Look through the listing and locate every line containing the word "under"; copy those lines.
╭─ Input
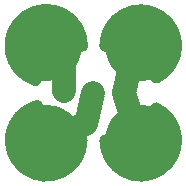
<source format=gbl>
%TF.GenerationSoftware,KiCad,Pcbnew,4.0.7-e2-6376~58~ubuntu16.04.1*%
%TF.CreationDate,2017-10-07T15:06:41-07:00*%
%TF.ProjectId,2x2-Servo-Header,3278322D536572766F2D486561646572,v1.1*%
%TF.FileFunction,Copper,L2,Bot,Signal*%
%FSLAX46Y46*%
G04 Gerber Fmt 4.6, Leading zero omitted, Abs format (unit mm)*
G04 Created by KiCad (PCBNEW 4.0.7-e2-6376~58~ubuntu16.04.1) date Sat Oct  7 15:06:41 2017*
%MOMM*%
%LPD*%
G01*
G04 APERTURE LIST*
%ADD10C,0.350000*%
%ADD11C,2.000000*%
%ADD12C,1.000000*%
%ADD13C,1.651000*%
%ADD14C,6.000000*%
%ADD15C,0.350000*%
G04 APERTURE END LIST*
D10*
D11*
X30359400Y-33515400D02*
X29359400Y-30315400D01*
X24259400Y-30115400D02*
X24259400Y-27515400D01*
X26159400Y-32915400D02*
X26759400Y-30315400D01*
X26159400Y-32915400D02*
X22359400Y-34315400D01*
X29359400Y-30315400D02*
X29959400Y-27715400D01*
D12*
X25795843Y-26312298D02*
G75*
G03X21859400Y-29215400I-3036443J-3102D01*
G01*
X32102677Y-28997863D02*
G75*
G03X27759400Y-26315400I-1343277J2682463D01*
G01*
X27762739Y-34320110D02*
G75*
G03X32059400Y-31615400I2996661J4710D01*
G01*
X21982943Y-31417623D02*
G75*
G03X25759400Y-34315400I776457J-2897777D01*
G01*
D13*
X26799400Y-30315400D03*
D14*
X22759400Y-34315400D03*
X22759400Y-26315400D03*
X30759400Y-26315400D03*
X30759400Y-34315400D03*
D13*
X24259400Y-30315400D03*
X29339400Y-30315400D03*
D15*
X26799400Y-30315400D03*
X22759400Y-34315400D03*
X22759400Y-26315400D03*
X30759400Y-26315400D03*
X30759400Y-34315400D03*
X24259400Y-30315400D03*
X29339400Y-30315400D03*
M02*

</source>
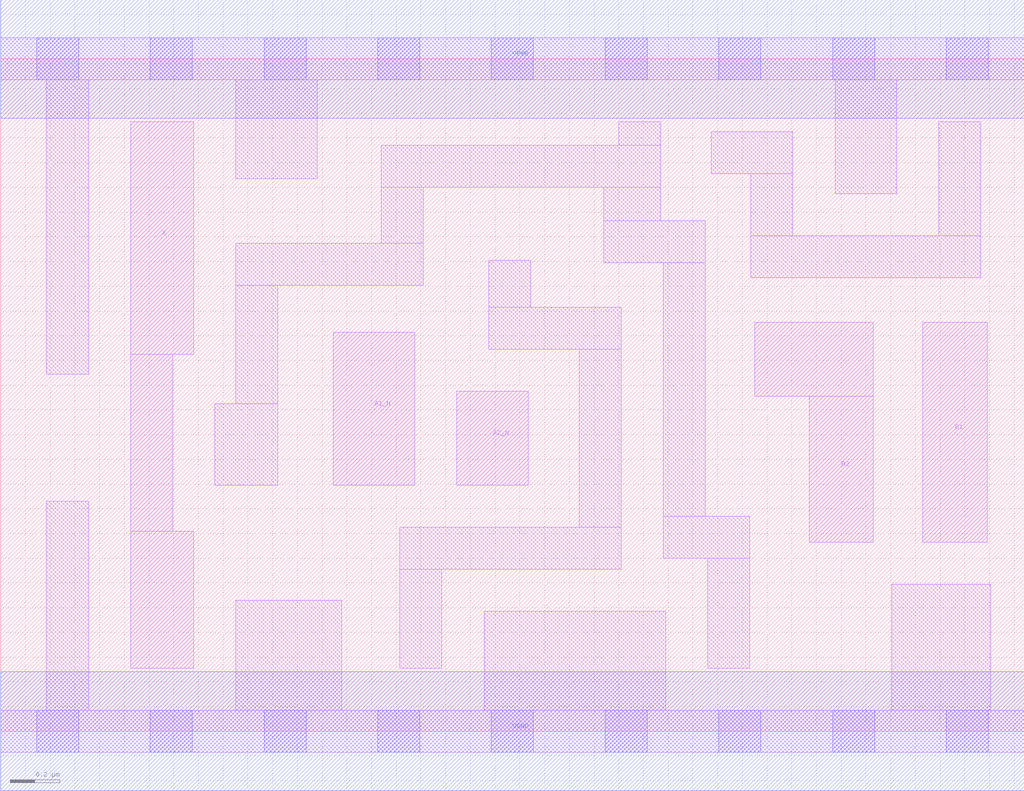
<source format=lef>
# Copyright 2020 The SkyWater PDK Authors
#
# Licensed under the Apache License, Version 2.0 (the "License");
# you may not use this file except in compliance with the License.
# You may obtain a copy of the License at
#
#     https://www.apache.org/licenses/LICENSE-2.0
#
# Unless required by applicable law or agreed to in writing, software
# distributed under the License is distributed on an "AS IS" BASIS,
# WITHOUT WARRANTIES OR CONDITIONS OF ANY KIND, either express or implied.
# See the License for the specific language governing permissions and
# limitations under the License.
#
# SPDX-License-Identifier: Apache-2.0

VERSION 5.7 ;
  NAMESCASESENSITIVE ON ;
  NOWIREEXTENSIONATPIN ON ;
  DIVIDERCHAR "/" ;
  BUSBITCHARS "[]" ;
UNITS
  DATABASE MICRONS 200 ;
END UNITS
MACRO sky130_fd_sc_hd__a2bb2o_2
  CLASS CORE ;
  SOURCE USER ;
  FOREIGN sky130_fd_sc_hd__a2bb2o_2 ;
  ORIGIN  0.000000  0.000000 ;
  SIZE  4.140000 BY  2.720000 ;
  SYMMETRY X Y R90 ;
  SITE unithd ;
  PIN A1_N
    ANTENNAGATEAREA  0.159000 ;
    DIRECTION INPUT ;
    USE SIGNAL ;
    PORT
      LAYER li1 ;
        RECT 1.345000 0.995000 1.675000 1.615000 ;
    END
  END A1_N
  PIN A2_N
    ANTENNAGATEAREA  0.159000 ;
    DIRECTION INPUT ;
    USE SIGNAL ;
    PORT
      LAYER li1 ;
        RECT 1.845000 0.995000 2.135000 1.375000 ;
    END
  END A2_N
  PIN B1
    ANTENNAGATEAREA  0.159000 ;
    DIRECTION INPUT ;
    USE SIGNAL ;
    PORT
      LAYER li1 ;
        RECT 3.730000 0.765000 3.990000 1.655000 ;
    END
  END B1
  PIN B2
    ANTENNAGATEAREA  0.159000 ;
    DIRECTION INPUT ;
    USE SIGNAL ;
    PORT
      LAYER li1 ;
        RECT 3.050000 1.355000 3.530000 1.655000 ;
        RECT 3.270000 0.765000 3.530000 1.355000 ;
    END
  END B2
  PIN X
    ANTENNADIFFAREA  0.445500 ;
    DIRECTION OUTPUT ;
    USE SIGNAL ;
    PORT
      LAYER li1 ;
        RECT 0.525000 0.255000 0.780000 0.810000 ;
        RECT 0.525000 0.810000 0.695000 1.525000 ;
        RECT 0.525000 1.525000 0.780000 2.465000 ;
    END
  END X
  PIN VGND
    DIRECTION INOUT ;
    SHAPE ABUTMENT ;
    USE GROUND ;
    PORT
      LAYER met1 ;
        RECT 0.000000 -0.240000 4.140000 0.240000 ;
    END
  END VGND
  PIN VPWR
    DIRECTION INOUT ;
    SHAPE ABUTMENT ;
    USE POWER ;
    PORT
      LAYER met1 ;
        RECT 0.000000 2.480000 4.140000 2.960000 ;
    END
  END VPWR
  OBS
    LAYER li1 ;
      RECT 0.000000 -0.085000 4.140000 0.085000 ;
      RECT 0.000000  2.635000 4.140000 2.805000 ;
      RECT 0.185000  0.085000 0.355000 0.930000 ;
      RECT 0.185000  1.445000 0.355000 2.635000 ;
      RECT 0.865000  0.995000 1.120000 1.325000 ;
      RECT 0.950000  0.085000 1.380000 0.530000 ;
      RECT 0.950000  1.325000 1.120000 1.805000 ;
      RECT 0.950000  1.805000 1.710000 1.975000 ;
      RECT 0.950000  2.235000 1.280000 2.635000 ;
      RECT 1.540000  1.975000 1.710000 2.200000 ;
      RECT 1.540000  2.200000 2.670000 2.370000 ;
      RECT 1.615000  0.255000 1.785000 0.655000 ;
      RECT 1.615000  0.655000 2.510000 0.825000 ;
      RECT 1.955000  0.085000 2.690000 0.485000 ;
      RECT 1.975000  1.545000 2.510000 1.715000 ;
      RECT 1.975000  1.715000 2.145000 1.905000 ;
      RECT 2.340000  0.825000 2.510000 1.545000 ;
      RECT 2.440000  1.895000 2.850000 2.065000 ;
      RECT 2.440000  2.065000 2.670000 2.200000 ;
      RECT 2.500000  2.370000 2.670000 2.465000 ;
      RECT 2.680000  0.700000 3.030000 0.870000 ;
      RECT 2.680000  0.870000 2.850000 1.895000 ;
      RECT 2.860000  0.255000 3.030000 0.700000 ;
      RECT 2.875000  2.255000 3.205000 2.425000 ;
      RECT 3.035000  1.835000 3.965000 2.005000 ;
      RECT 3.035000  2.005000 3.205000 2.255000 ;
      RECT 3.375000  2.175000 3.625000 2.635000 ;
      RECT 3.605000  0.085000 4.005000 0.595000 ;
      RECT 3.795000  2.005000 3.965000 2.465000 ;
    LAYER mcon ;
      RECT 0.145000 -0.085000 0.315000 0.085000 ;
      RECT 0.145000  2.635000 0.315000 2.805000 ;
      RECT 0.605000 -0.085000 0.775000 0.085000 ;
      RECT 0.605000  2.635000 0.775000 2.805000 ;
      RECT 1.065000 -0.085000 1.235000 0.085000 ;
      RECT 1.065000  2.635000 1.235000 2.805000 ;
      RECT 1.525000 -0.085000 1.695000 0.085000 ;
      RECT 1.525000  2.635000 1.695000 2.805000 ;
      RECT 1.985000 -0.085000 2.155000 0.085000 ;
      RECT 1.985000  2.635000 2.155000 2.805000 ;
      RECT 2.445000 -0.085000 2.615000 0.085000 ;
      RECT 2.445000  2.635000 2.615000 2.805000 ;
      RECT 2.905000 -0.085000 3.075000 0.085000 ;
      RECT 2.905000  2.635000 3.075000 2.805000 ;
      RECT 3.365000 -0.085000 3.535000 0.085000 ;
      RECT 3.365000  2.635000 3.535000 2.805000 ;
      RECT 3.825000 -0.085000 3.995000 0.085000 ;
      RECT 3.825000  2.635000 3.995000 2.805000 ;
  END
END sky130_fd_sc_hd__a2bb2o_2
END LIBRARY

</source>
╰─
▶ _Exercise output_
# Licensed under the Apache License, Version 2.0 (the "License");
# distributed under the License is distributed on an "AS IS" BASIS,
# limitations under the License.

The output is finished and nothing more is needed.